One guy played it once in a campaign, and we discovered that the source of evil we had been fighting was blot the guy in control of the castle, but the castle itself, so we had to figure out how to destroy it.

I suggested "Hey, couldn't you just ride the castle into a volcano or something? "

To which he replied "Man, you're thinking too small. I'm gonna ride the volcano into the castle! "

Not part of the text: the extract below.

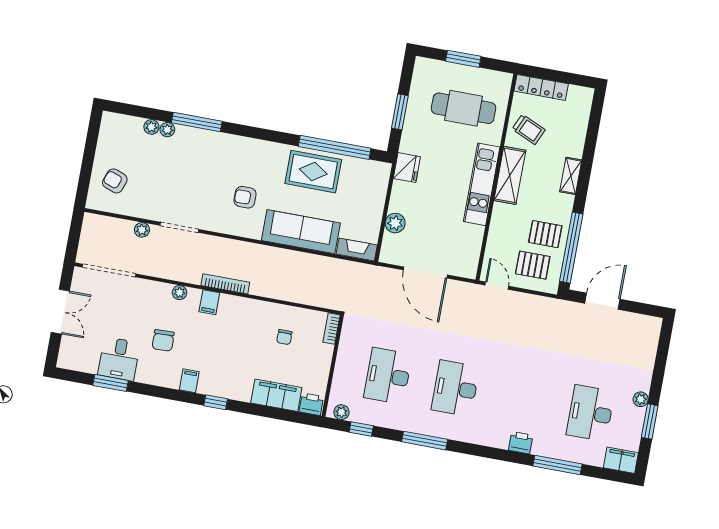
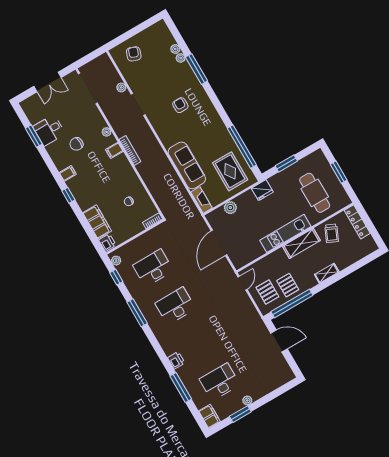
rug: (313, 172) -> (230, 171), moved
armchair: (245, 197) -> (180, 105), moved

We decided not to do that as we knew the Dm already had a quest ready and didn't wasn't you derail the campaign, but he still rode a volcano later.

Scarab Sages

casts resist acid

Uses ooze whisperer to belly rub the gelatinous cube

cue the bard

Scarab Sages

Sah wrote:

I can't seem to find it at the moment, because I can't remember it's name, but it was a 3.5 joke homebrew class that could ride anything. A prerequisite was a low int score, because you needed to not know that you couldn't ride the thing you wanted to ride.

Personally, I think nuttiness like that should be based on a low Wisdom, but other than that, great story!


In 3.5 a rust monster as a warforged


Advanced Carrion crawlers under 3.5 were the weirdest, I suppose.
They had two templates applied - Devil??

End result - they could fly. Combine with pounce, Ride by charge, and a rider that could negate 2 hits on them...

10 attacks. Fairly deadly.


I always try to use familiars as mounts.

Elven wizard with an air elemental famliar. Permanent enlarge the familiar permanent reduce the caster (or use an item for one/both effects). Then the caster is small and the familiar is medium. Basically you can have a "mount" that flys at 100' perfect by level 3.

Also had a halfling wizard with an earth elemental shaped like an easy chair. Basically the halfling just sat on the "chair" as it moved around on its own. I dubbed him "the laziest wizard ever." The original idea was not mine, but I cant remember who it was to give credit.